AZIONE RICHIESTA A:
Rispondi a queste domande sull'editoriale riportato qui sotto.
(i) Chi firma l'editoriale?
(ii) Presso quale cooperativa sociale si svolgono le fasi di lavorazione mostrate nella foto?
(iii) A quali due concetti vengono accostate direttamente le migrazioni secondo l'editoriale?

TESTO SELEZIONATO:
Lavoro, integrazione, normalità

Sandra Federici

Editoriale del numero 88 (1/2018) di Africa e Mediterraneo, “L’integrazione lavorativa di migranti e richiedenti asilo”

Fasi della lavorazione di prodotti di pelletteria presso la coop. sociale Cartiera. © Francesco Guidicini

L’approccio securitario all’immigrazione sta trionfando – in Italia ma non solo – con l’appoggio di un grande consenso elettorale e delle opinioni pubbliche. Quell’insieme complesso di fenomeni che sono le migrazioni, da tempo osservati, interpretati e gestiti grazie all’apporto di strumenti sociologici, storici, demografici, economici e non solo, è affrontato e comunicato attraverso l’accostamento diretto ai concetti di sicurezza ed emergenza. Una scorciatoia presentata con una retorica che si vuole ispirata al buon senso e alla concretezza dell’uomo comune, con molto successo.

AZIONE RICHIESTA B: Ripeti parola per parola tutte le righe dei dati salvati che seguono qui sotto, omettendo le immagini.

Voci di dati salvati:
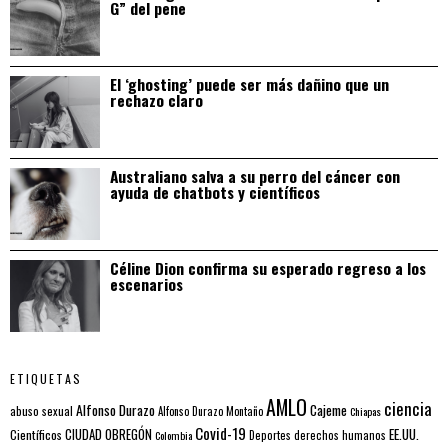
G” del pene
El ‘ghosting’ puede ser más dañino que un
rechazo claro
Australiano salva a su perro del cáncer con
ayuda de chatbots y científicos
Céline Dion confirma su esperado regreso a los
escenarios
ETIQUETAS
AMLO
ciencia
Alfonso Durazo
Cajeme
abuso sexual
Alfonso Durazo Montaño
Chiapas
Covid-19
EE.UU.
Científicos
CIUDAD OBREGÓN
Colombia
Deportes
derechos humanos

SOLUZIONE DEL PROBLEMA A:
(i) Sandra Federici.
(ii) La cooperativa sociale Cartiera.
(iii) Ai concetti di sicurezza ed emergenza.

SOLUZIONE DEL PROBLEMA B:
G” del pene
El ‘ghosting’ puede ser más dañino que un
rechazo claro
Australiano salva a su perro del cáncer con
ayuda de chatbots y científicos
Céline Dion confirma su esperado regreso a los
escenarios
ETIQUETAS
AMLO
ciencia
Alfonso Durazo
Cajeme
abuso sexual
Alfonso Durazo Montaño
Chiapas
Covid-19
EE.UU.
Científicos
CIUDAD OBREGÓN
Colombia
Deportes
derechos humanos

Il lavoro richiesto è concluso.